> _YOUR ASSIGNMENT_
Rewrite only the lines between the line holding "Homes: 85 ou" and the line holding "Total: 85 ou", inclusive, replacing "ou máis" with "or more" and leaving all else unchanged.

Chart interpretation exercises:
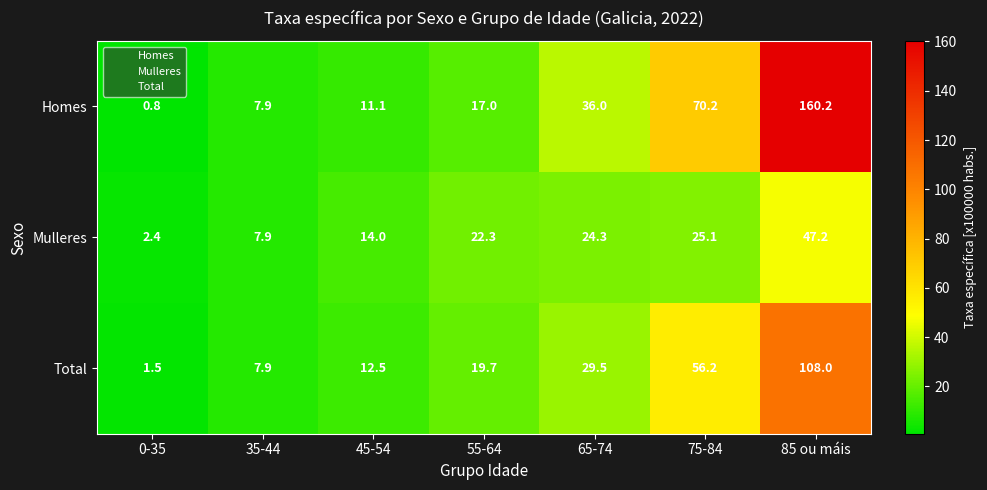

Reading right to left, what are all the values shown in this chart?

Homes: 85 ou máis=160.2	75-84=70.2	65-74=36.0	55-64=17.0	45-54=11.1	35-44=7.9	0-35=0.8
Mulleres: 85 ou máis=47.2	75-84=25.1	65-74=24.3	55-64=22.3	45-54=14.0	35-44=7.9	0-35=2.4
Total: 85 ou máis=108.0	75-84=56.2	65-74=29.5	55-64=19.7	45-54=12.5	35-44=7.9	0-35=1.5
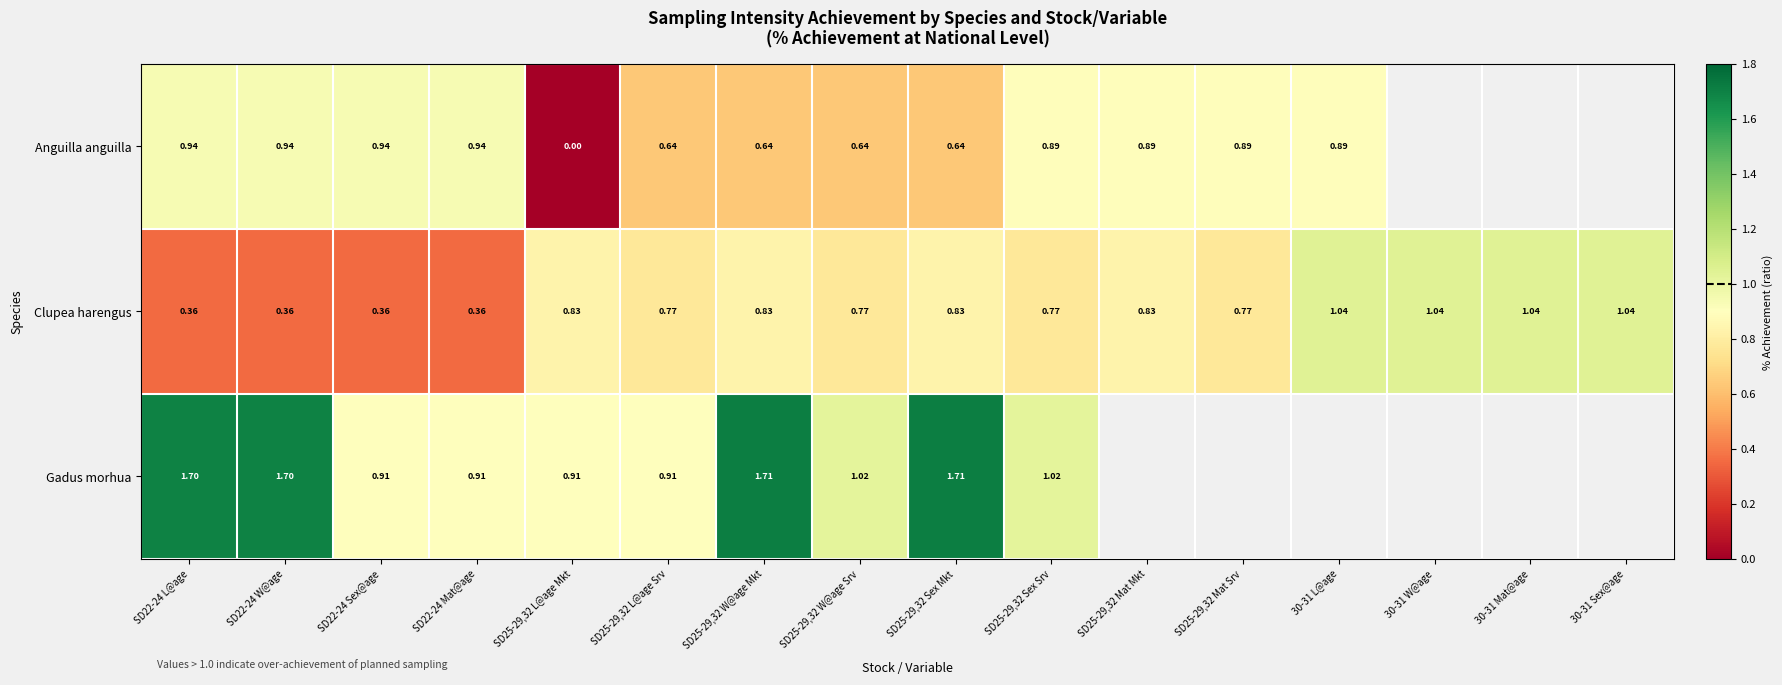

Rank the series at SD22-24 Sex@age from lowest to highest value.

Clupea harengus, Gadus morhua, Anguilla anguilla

> _EXPECTED OUTPUT_
Homes: 85 or more=160.2	75-84=70.2	65-74=36.0	55-64=17.0	45-54=11.1	35-44=7.9	0-35=0.8
Mulleres: 85 or more=47.2	75-84=25.1	65-74=24.3	55-64=22.3	45-54=14.0	35-44=7.9	0-35=2.4
Total: 85 or more=108.0	75-84=56.2	65-74=29.5	55-64=19.7	45-54=12.5	35-44=7.9	0-35=1.5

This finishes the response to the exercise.